Coordinatore della Lega da qualche mese, ex assessore della giunta Toma – estromesso per far spazio a Filomena Calenda che così ritirò la sua firma da una pericolosissima mozione di sfiducia – Michele Marone ha già fatto capire che il Carroccio alle regionali del 2023 pretenderà discontinuità.
Certo, leghisti in Consiglio non ce ne sono, dopo l’espulsione di Calenda e Romagnuolo. Ed è uno dei motivi per cui è stato sacrificato. Uno dei problemi che il governatore Toma ascrive, ed è oggettivamente così, a dinamiche interne ai partiti che hanno condizionato pesantemente l’attività di giunta e maggioranza. Ma, rilancia Marone, «noi facciamo politica fra la gente e abbiamo il sentore che Toma non rappresenti più la maggioranza dei molisani che lo hanno eletto».

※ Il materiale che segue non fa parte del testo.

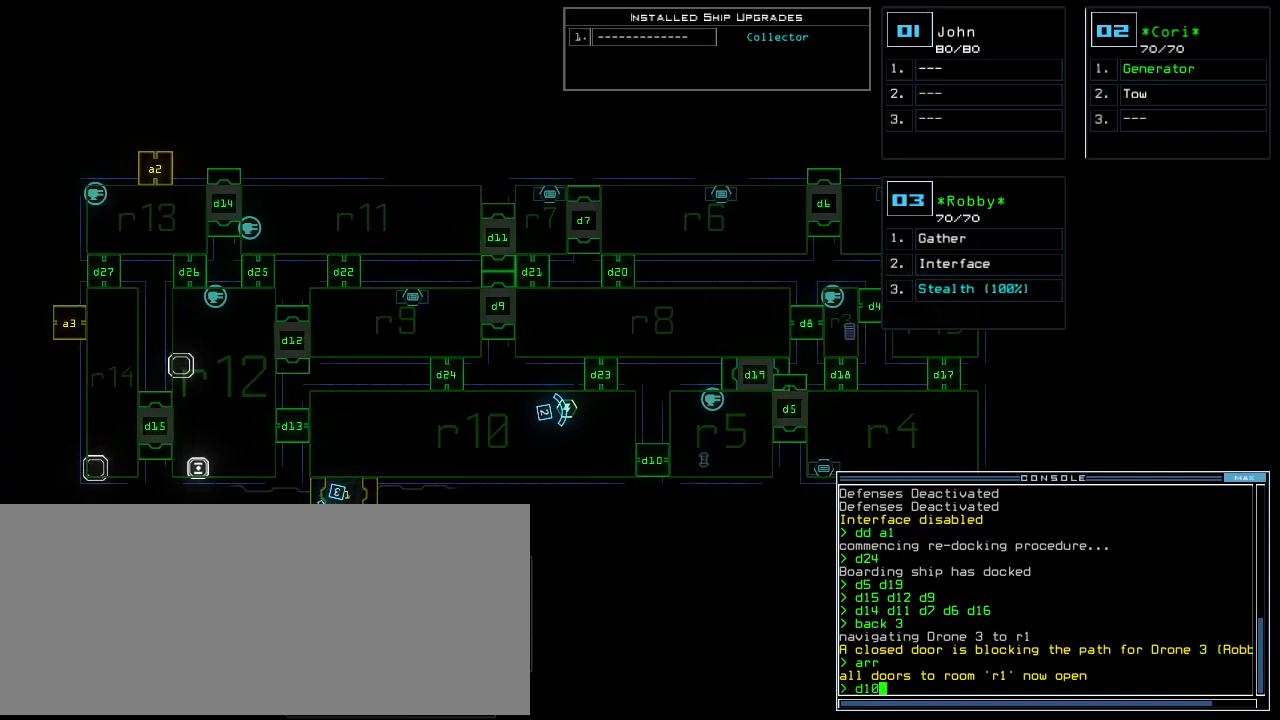
{"keys": [], "events": []}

Avvocato Marone, il presidente si propone per un secondo mandato e detta i tempi della decisione.
«Il presidente può fare e dire quel che vuole, naturalmente. Ma non decide lui chi è il candidato. Lo decideranno tutti i partiti della coalizione. Come ho già detto qualche settimana fa, ribadisco che la posizione della Lega è che in questo momento il centrodestra debba lavorare sul programma, un programma di rilancio socio-economico e sanitario. Quindi, cosa intendiamo fare per uscire dal commissariamento della sanità e ridare servizi sanitari degni di questo nome ai molisani? E cosa proponiamo per migliorare le infrastrutture, per migliorare l’accessibilità alle aree interne e da queste alla costa? Infine, proposte di politiche attive del lavoro. Quando avremo risposto a queste tre domande prioritarie, si inizierà a individuare le eventuali personalità che possono rivestire il ruolo di candidato presidente».

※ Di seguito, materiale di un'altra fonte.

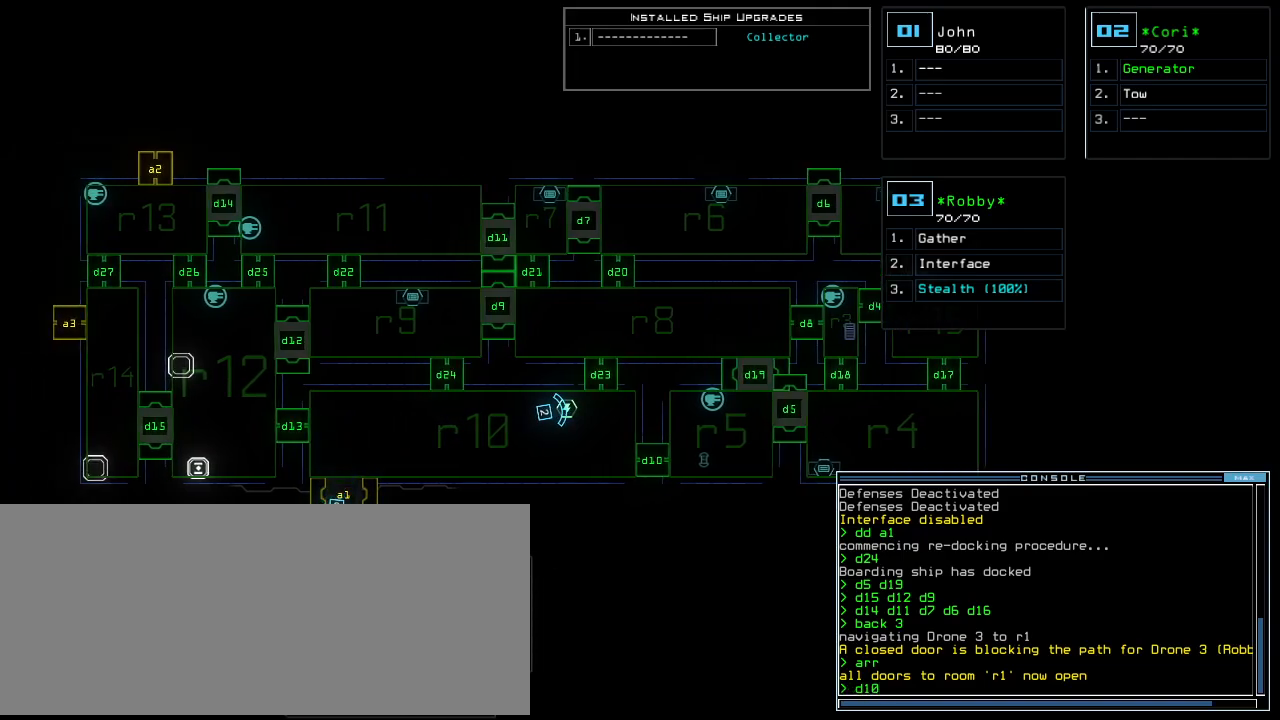
{"keys": [], "events": []}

Toma però sostiene che ha confronti e dialoghi coi vertici nazionali e non registra ostilità.
«Io credo sia normale che i ministri abbiano contatti e diano risposte a tutti i presidenti e assessori. Personalmente, io ogni due settimane vedo nel consiglio federale Salvini, i ministri, gli altri governatori della Lega».

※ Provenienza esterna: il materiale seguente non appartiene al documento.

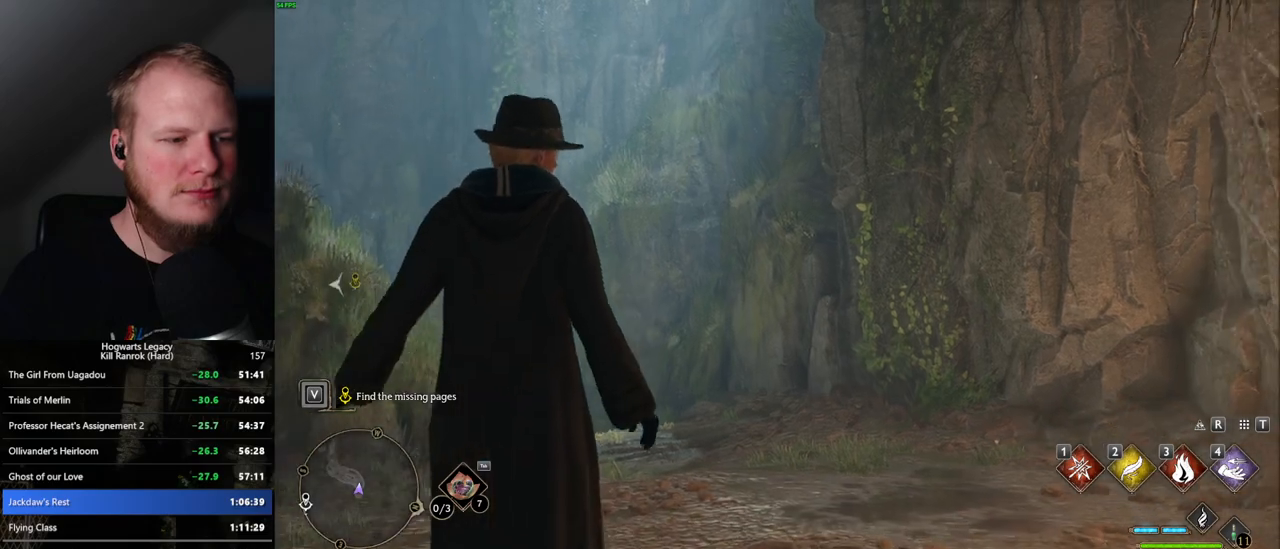
Gameplay with keyboard and mouse; each line is a JSON object with the keys and mouse buttons held at the frame after it. "events" lists presses ("down") and releases ("up") of ".", "/", "0", "1", "2", "3", "4", "5", "6", "7", "8", "9", "a", "alt_l", "alt_r", "b", "backslash", "backspace", "c", "caps_lock", "comma", "ctrl_l", "ctrl_r", "d", "e", "equals", "escape", "f", "f1", "f10", "f11", "f12", "f2", "f3", "f4", "f5", "f6", "f7", "f8", "f9", "g", "h", "i", "j", "k", "l", "lbracket", "m", "minus", "n", "o", "p", "q", "quote", "r", "rbracket", "return", "s", "semicolon", "shift_l", "shift_r", "space", "super", "t", "tab", "tilde", "u", "v", "w", "x", "y", "z", "mouse_left", "mouse_wheel", "mouse_right", "mouse_mb4" and "mouse_mb5" between this image and that frame as [ms after this image, input, new state], when the widget could be followed in between. "mouse_left", "mouse_wheel", "mouse_right", "mouse_mb4", "mouse_mb5" = the "left", "wheel", "right", "mb4", "mb5" buttons of the "mouse" list. No other keys are recorded. "wheel" means that the mouse wheel is clicked or scrolled. Mouse movement is not recorded.
{"keys": ["w"], "mouse": [], "events": [[67, "w", "down"]]}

Senta, Toma è presidente uscente. Perché frenare anche formalmente una sua riproposizione? È quasi naturale che ci sia.
«La Lega fa politica in mezzo alla gente. E abbiamo il sentore che, suo malgrado, Toma non rappresenti più la maggioranza dei molisani che lo hanno eletto. Questo ci impone di lavorare a un programma diverso perché le cose non vanno. Non c’è nulla di personale, nessuna ripicca. È un fatto oggettivo».
Dunque qual è il vostro timing?
«Come ho già detto, prima il programma e poi si comincia a lavorare sulle persone. Il candidato lo deciderà la coalizione, i tre partiti più grandi e la quarta gamba. Non c’è alcuna preclusione, anzi, ai moderati del centrodestra, dall’Udc a Toti e a tutti gli altri».
Toma si aspetta che anche voi coordinatori regionali vi esprimiate sulla sua ricandidatura.
«Lui deve parlare con la coordinatrice di Forza Italia, che è il suo partito. Poi saranno i coordinatori di tutta la coalizione ad arrivare a una decisione».
Ma se vi convoca per chiedervi da che parte state?
«Guardi, lui è una figura istituzionale, non un organo politico. È, certo, il presidente uscente. Ma, ripeto, deve relazionarsi con la coordinatrice del suo partito».